### Task details
Find how many lines of the following entries contain "Match". Reply with the number alone.

Plain-text document sources
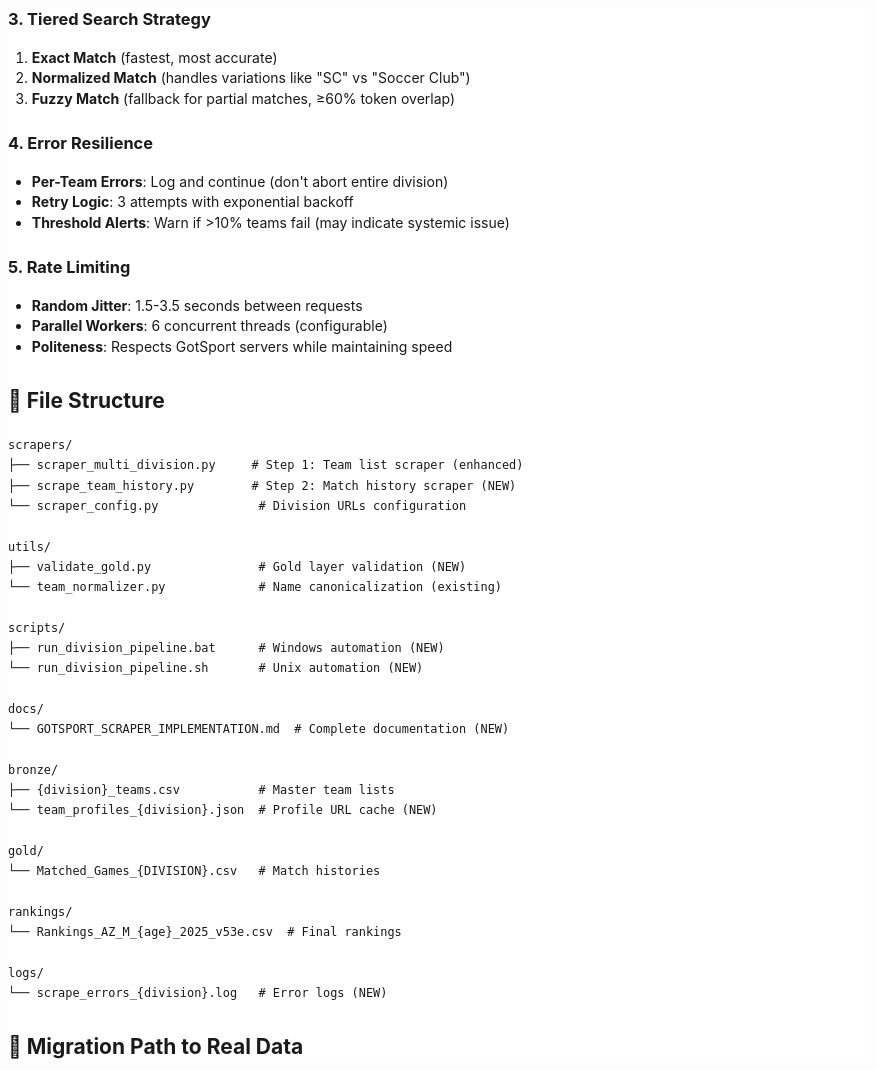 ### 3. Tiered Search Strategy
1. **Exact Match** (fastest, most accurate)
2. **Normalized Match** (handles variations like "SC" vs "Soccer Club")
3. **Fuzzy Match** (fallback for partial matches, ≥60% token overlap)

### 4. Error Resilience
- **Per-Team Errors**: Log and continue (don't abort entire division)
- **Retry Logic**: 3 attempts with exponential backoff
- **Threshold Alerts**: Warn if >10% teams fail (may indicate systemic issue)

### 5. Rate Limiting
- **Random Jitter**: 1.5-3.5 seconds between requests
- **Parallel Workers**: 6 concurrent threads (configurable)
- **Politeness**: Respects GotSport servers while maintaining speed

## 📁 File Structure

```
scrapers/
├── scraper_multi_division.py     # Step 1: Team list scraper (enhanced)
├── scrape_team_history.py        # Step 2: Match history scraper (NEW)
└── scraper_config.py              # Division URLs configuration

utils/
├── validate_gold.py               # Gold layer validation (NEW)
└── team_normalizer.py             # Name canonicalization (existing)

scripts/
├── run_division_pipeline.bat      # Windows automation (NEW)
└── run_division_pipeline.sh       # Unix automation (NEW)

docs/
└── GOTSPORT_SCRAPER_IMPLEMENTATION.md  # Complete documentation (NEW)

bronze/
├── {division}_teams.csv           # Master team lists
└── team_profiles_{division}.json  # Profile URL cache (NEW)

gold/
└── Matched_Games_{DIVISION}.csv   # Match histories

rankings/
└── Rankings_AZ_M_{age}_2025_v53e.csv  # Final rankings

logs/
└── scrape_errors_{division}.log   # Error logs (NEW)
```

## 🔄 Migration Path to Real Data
...
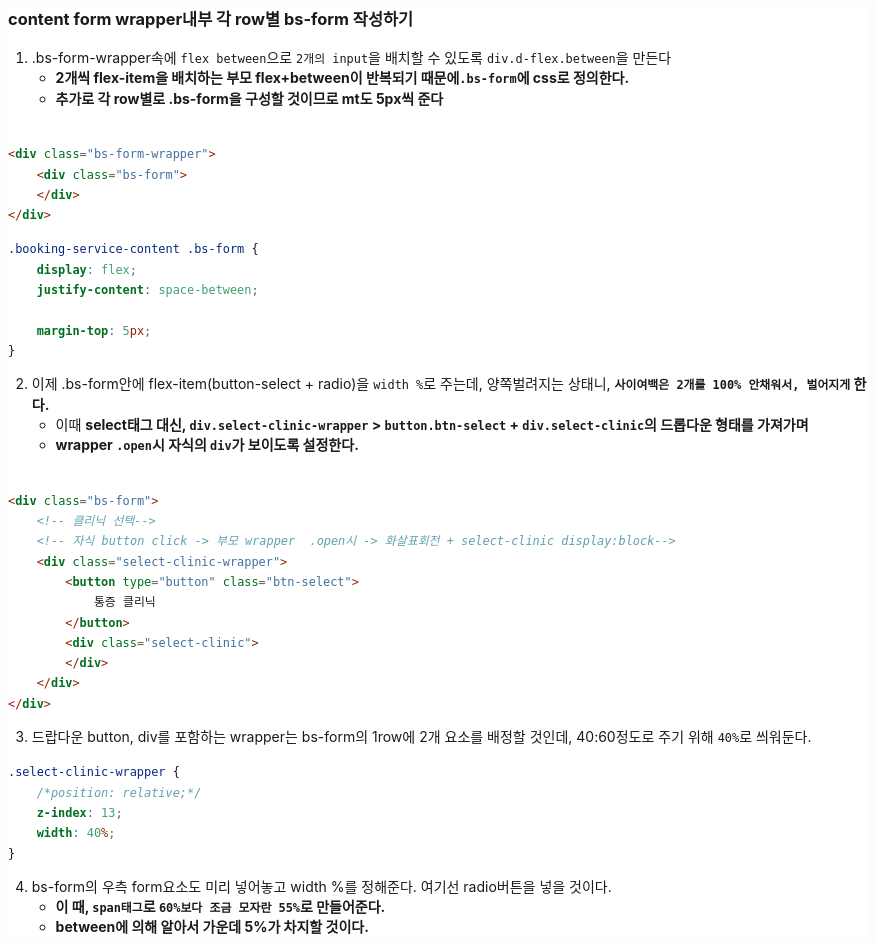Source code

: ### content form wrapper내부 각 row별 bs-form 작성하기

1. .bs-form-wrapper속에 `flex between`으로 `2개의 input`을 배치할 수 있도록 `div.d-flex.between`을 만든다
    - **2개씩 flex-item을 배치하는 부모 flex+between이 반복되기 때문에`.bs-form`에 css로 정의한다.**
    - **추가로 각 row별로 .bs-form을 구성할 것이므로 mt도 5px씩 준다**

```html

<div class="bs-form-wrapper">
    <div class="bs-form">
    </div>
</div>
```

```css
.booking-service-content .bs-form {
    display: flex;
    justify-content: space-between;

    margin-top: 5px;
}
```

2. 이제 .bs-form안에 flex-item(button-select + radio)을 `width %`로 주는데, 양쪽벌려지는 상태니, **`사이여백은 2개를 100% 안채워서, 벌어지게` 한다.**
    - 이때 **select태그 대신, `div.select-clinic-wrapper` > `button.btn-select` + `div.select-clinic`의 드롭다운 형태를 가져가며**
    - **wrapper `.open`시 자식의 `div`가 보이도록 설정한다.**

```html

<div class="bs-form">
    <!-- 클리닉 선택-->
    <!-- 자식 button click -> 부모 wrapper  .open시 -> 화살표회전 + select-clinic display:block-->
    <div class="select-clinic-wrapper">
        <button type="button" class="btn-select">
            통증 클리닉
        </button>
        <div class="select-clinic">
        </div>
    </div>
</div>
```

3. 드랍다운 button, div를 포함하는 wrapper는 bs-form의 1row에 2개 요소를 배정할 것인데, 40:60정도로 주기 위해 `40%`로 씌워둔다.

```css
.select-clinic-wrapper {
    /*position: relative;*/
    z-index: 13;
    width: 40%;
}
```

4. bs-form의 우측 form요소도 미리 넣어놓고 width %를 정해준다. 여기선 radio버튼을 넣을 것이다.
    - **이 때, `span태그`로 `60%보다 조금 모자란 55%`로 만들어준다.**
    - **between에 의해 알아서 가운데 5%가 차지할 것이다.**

### Answer
5